**Фрагмент текста:**
**********
Последние поэты империи
Шрифт:
Вот и в стихах тех, больничных, тоже созвучно новому состоянию:
Тяжела, тяжела моя ноченька.
Сжальтесь, ангелы, всех потерь поверх.
Непрогляд и хлад одиночества
утаю от всех, лишь свече повем.
(«Святочные колядки»)
И такой же поиск своего, нового Слова:
Заслышав зов, уйду, пред утром непосильным,
в угодия твои, четырехтомный Даль.
Отчизны языка всеведущий спаситель,
прощенье
(«Глубокий обморок. XII. Ночь до утра»)
Пусть удивится мой патриотический читатель, но все это, так запавшее мне в душу, я цитировал из подборки новых стихотворений Беллы Ахмадулиной в июльском номере «Знамени» за 1999 год. Скажете, больничная хворь сблизила? И это тоже:
Мой выигрыш — трофей кровоподтеков.
**********
**Данные для анализа:**
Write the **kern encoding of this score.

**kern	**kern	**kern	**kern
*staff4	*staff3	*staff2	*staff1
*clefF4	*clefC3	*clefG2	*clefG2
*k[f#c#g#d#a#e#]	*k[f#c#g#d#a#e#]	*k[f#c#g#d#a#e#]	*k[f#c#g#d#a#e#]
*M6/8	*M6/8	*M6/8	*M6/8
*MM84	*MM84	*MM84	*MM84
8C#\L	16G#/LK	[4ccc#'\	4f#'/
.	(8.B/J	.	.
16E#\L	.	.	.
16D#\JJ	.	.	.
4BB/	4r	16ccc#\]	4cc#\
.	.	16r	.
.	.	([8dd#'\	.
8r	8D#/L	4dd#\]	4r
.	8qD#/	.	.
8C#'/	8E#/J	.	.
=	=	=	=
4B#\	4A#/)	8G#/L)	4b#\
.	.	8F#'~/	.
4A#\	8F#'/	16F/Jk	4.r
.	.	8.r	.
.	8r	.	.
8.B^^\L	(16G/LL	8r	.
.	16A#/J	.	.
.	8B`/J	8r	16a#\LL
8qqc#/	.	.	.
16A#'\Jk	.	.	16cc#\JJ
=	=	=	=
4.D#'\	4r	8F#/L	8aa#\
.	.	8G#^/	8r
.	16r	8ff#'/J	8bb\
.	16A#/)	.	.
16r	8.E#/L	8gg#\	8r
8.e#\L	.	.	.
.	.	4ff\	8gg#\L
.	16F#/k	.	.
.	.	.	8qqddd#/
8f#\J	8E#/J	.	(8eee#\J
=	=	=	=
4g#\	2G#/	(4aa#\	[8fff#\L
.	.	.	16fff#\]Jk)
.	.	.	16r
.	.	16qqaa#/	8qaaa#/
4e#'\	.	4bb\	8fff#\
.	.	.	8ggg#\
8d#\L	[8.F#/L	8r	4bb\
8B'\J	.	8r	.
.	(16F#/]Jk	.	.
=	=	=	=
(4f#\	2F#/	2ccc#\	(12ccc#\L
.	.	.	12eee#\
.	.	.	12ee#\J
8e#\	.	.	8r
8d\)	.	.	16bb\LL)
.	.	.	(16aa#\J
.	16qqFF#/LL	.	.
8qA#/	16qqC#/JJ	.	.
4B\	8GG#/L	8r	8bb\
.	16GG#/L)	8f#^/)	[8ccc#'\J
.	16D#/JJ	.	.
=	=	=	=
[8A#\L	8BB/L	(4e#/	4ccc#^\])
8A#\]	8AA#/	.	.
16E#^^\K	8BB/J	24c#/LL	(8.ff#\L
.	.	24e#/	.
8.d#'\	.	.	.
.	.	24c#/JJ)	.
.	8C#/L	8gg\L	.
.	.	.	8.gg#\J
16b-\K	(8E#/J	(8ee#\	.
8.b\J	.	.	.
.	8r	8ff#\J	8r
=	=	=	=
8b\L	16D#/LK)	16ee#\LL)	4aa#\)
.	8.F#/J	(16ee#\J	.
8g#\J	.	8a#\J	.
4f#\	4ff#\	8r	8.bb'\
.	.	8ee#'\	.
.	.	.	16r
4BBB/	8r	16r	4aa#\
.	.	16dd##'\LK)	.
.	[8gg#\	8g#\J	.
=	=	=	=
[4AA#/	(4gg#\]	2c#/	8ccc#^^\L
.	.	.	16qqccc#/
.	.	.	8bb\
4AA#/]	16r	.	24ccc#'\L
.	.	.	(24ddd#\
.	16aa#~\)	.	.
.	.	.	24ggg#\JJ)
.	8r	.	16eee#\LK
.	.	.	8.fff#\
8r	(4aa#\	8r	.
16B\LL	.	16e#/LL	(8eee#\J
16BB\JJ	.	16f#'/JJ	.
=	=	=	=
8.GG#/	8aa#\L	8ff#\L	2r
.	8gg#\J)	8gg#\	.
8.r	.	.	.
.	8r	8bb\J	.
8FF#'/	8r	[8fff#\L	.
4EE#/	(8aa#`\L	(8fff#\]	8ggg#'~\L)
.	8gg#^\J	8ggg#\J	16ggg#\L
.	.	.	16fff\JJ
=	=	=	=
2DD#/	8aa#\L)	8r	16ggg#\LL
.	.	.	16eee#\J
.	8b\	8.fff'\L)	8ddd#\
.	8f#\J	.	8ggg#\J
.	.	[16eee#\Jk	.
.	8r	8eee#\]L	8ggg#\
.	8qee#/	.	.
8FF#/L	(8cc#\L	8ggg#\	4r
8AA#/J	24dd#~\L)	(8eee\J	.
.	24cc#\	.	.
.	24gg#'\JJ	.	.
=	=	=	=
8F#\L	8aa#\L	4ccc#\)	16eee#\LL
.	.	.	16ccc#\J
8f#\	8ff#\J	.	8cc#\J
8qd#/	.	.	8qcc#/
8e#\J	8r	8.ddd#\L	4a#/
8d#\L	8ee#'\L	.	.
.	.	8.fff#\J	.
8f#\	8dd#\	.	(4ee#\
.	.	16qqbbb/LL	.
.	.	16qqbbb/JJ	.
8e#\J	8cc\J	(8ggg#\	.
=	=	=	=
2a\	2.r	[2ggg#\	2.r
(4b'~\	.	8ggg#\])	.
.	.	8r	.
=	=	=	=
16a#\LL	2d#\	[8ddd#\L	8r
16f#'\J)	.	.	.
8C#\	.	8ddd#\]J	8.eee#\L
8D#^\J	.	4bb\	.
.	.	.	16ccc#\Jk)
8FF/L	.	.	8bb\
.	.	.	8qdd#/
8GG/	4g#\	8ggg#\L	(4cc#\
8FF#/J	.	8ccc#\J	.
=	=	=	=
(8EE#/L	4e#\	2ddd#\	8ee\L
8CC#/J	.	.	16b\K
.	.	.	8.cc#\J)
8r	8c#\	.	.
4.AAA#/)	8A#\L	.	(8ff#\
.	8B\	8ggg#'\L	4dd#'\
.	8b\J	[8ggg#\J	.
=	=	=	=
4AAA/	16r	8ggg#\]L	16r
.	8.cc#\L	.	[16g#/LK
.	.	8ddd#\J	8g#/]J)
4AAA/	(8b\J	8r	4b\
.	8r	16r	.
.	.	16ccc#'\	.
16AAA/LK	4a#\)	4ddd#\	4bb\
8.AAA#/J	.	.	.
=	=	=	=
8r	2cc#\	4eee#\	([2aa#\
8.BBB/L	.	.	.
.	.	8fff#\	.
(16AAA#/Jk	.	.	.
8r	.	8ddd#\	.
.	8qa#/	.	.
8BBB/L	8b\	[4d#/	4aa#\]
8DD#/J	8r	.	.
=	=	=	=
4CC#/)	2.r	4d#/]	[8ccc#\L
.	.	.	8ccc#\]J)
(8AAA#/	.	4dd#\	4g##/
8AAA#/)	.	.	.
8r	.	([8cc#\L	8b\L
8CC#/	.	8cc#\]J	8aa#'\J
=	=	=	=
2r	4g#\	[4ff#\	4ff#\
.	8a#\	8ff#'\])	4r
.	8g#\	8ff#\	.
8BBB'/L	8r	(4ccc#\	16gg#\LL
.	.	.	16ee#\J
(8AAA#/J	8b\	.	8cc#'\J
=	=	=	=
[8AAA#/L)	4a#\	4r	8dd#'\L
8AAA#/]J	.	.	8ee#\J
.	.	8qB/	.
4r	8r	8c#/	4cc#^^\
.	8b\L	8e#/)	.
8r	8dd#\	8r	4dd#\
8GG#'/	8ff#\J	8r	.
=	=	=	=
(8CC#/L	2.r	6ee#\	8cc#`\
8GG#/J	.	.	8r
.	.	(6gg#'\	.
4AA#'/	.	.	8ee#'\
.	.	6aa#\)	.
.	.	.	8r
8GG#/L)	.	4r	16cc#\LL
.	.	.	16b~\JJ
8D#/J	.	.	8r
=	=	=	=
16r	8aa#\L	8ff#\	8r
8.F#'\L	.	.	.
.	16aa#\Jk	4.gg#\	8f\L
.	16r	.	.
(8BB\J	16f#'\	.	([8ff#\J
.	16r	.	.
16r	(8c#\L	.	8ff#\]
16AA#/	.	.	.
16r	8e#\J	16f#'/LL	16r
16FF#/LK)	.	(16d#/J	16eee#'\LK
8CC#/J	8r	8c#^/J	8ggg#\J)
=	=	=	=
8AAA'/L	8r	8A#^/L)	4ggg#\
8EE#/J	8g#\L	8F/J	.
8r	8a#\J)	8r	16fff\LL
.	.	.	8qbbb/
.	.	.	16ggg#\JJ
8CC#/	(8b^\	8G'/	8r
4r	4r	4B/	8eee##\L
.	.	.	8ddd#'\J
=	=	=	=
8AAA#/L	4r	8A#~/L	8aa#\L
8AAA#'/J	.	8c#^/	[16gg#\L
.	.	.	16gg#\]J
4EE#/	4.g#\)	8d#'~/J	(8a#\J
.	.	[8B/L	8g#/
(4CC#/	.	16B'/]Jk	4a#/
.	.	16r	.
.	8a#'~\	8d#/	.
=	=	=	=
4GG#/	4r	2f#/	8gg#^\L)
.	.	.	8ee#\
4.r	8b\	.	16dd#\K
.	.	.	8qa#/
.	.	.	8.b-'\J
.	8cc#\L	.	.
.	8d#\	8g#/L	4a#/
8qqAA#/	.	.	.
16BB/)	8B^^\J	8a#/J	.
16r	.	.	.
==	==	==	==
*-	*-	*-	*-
**********
**Задание 1:**
Приведите дословно из фрагмента о стихах Беллы Ахмадулиной всё, начиная со слов «Пусть удивится мой» и вплоть до слов «выигрыш — трофей кровоподтеков.».
**Задание 2:**
Допишите следующую часть фрагмента о стихах Беллы Ахмадулиной, начав сразу после его последней строки.

**Ваш ответ 1:**
Пусть удивится мой патриотический читатель, но все это, так запавшее мне в душу, я цитировал из подборки новых стихотворений Беллы Ахмадулиной в июльском номере «Знамени» за 1999 год. Скажете, больничная хворь сблизила? И это тоже:
Мой выигрыш — трофей кровоподтеков.

**Ваш ответ 2:**
Что делать, если вены таковы.
Стан капельницы — строен и забавен.
Вдали от суеты и толкотни
я пребываю. Чем не Баден-Баден?
(«Глубокий обморок. VIII—IX. Прощание с капельницей. Помышление о Кимрах»)
Но довольно о капельницах. Хотя и мне «ее капель, длясь, орошает слабые запястья». Все-таки в этой большой и цельной подборке важнее другое.
Временное это состояние или нет, связано с больничными ощущениями, а если и связано, то надолго ли? Но пока среди белых стен бродят и белые безгрешные мысли:
«Пустынники и девы непорочны»
не отверзают попусту уста.
Их устыдясь, хочу писать попроще,
предслыша, как поимка непроста.
(«Глубокий обморок. III. Послесловие к I»)
Может быть, и впрямь прозрение пришло, ожидание «неслыханной простоты», и уже не дают ей услады фейерверки слов и ее же черно-бархатные светлячки? Может быть, в самом деле в ее сумасбродстве появилась серьезная нота и, как уже предполагал один русский эмигрантский поэт, Ахмадулина переходит в новое качество, приближающее ее к народной жизни, к истинной поэзии?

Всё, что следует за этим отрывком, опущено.